Hi, I was wondering if theres a way to launch additional containers from within a Jupyter notebook. I’m guessing it would need to have access to a Docker CLI or API to do this. Anybody done anything like this before ?
I think you could do it when you spawn the notebook container by mounting /var/run/docker.sock and making sure the container is on a manager node.
Option 1: mount
I haven’t seen an example, but @markperri’s would work.
Assuming you are using DockerSpawner, then you can grant users access to the docker API with configuration like:
# mount the docker socket into user containers
c.DockerSpawner.volumes = {
"/var/run/docker.sock": "/var/run/docker.sock",
}
# ensure the users have permission for the docker socket.
# this can also be done in the image
# gid may differ depending on host configuration,
# but this is what I need for a VM created by `docker-machine`
c.DockerSpawner.extra_host_config = {
"group_add": [999],
}
Then you can install the docker cli client and/or pip install docker
for a Python client, and you are off to the races.
However, granting users access to the docker socket like this can be a huge security issue, depending on your relationship between users and the jupyterhub deployment, because they would be able to have extensive admin access. If jupyterhub itself is in docker on the same host, then this would mean all users have full admin access to jupyterhub itself and all other users. If it’s already a shared machine where everybody’s an admin anyway, this doesn’t change anything.
Option 2. jupyterhub-authenticated service
A more controlled approach, with a bit more work, is to run an additional service that can only do what you want them to. Maybe you are talking about dask or spark workers in containers, etc.

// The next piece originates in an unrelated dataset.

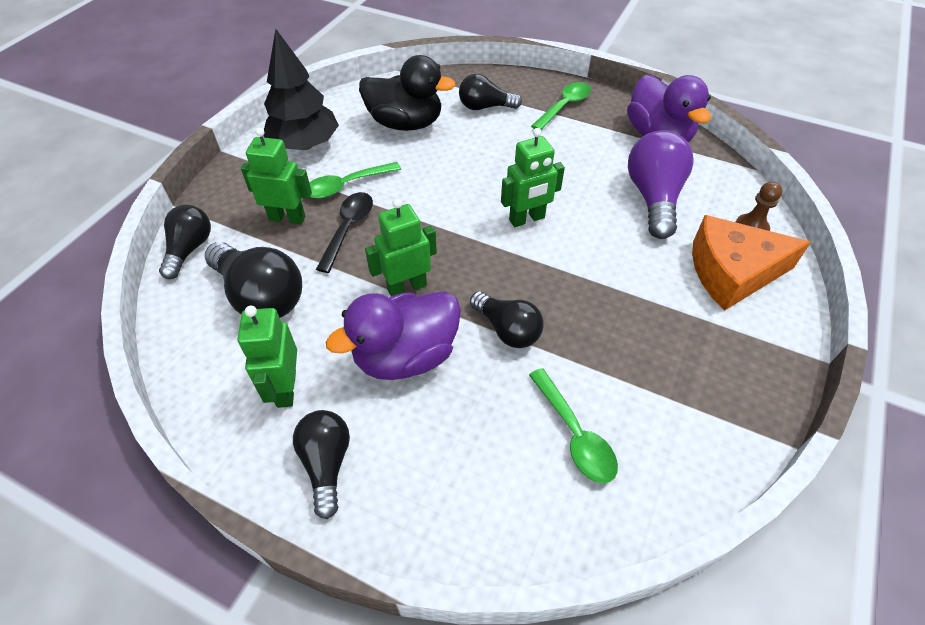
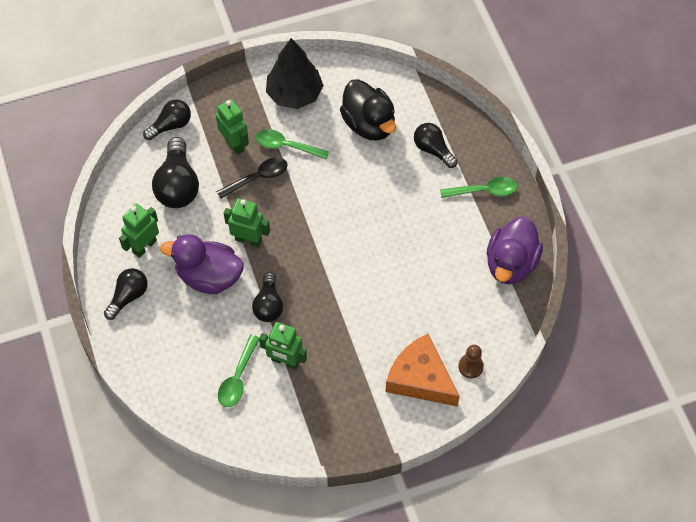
camera: 45 degrees right, 10 degrees up
green robot [501,128,565,227] -> green robot moved to [259,322,307,369]
purple light bulb [628,130,694,239] -> none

For that, you can build a hub-authenticated service with a REST API to take the specific actions you need. In this case:
- only your service talks directly to docker
- it is authenticated with the Hub so you know which Hub user is making requests
- you can launch containers with ‘link’ or ‘network’ arguments so that the requesting-user’s container can talk to the containers it has spawned, but not the containers it hasn’t
- you can implement quotas/limits so that users don’t hog all the resources
This is more work, because you need to:
- implement the service itself
- specify the REST API and/or implement and document a client installed in your user environments
- potentially add cleanup hooks to shutdown sibling containers when the user’s server stops
But at this point, you’ve clearly defined and have control over what users are able to do, and don’t need to worry about them having arbitrary access to docker itself.
Hi thanks for the reply - As you say option2 is probably the preferred way for us. Would you or anybody here be interested in helping us build this type of a solution ? The work would be paid for and the generic parts contributed to the OSS community.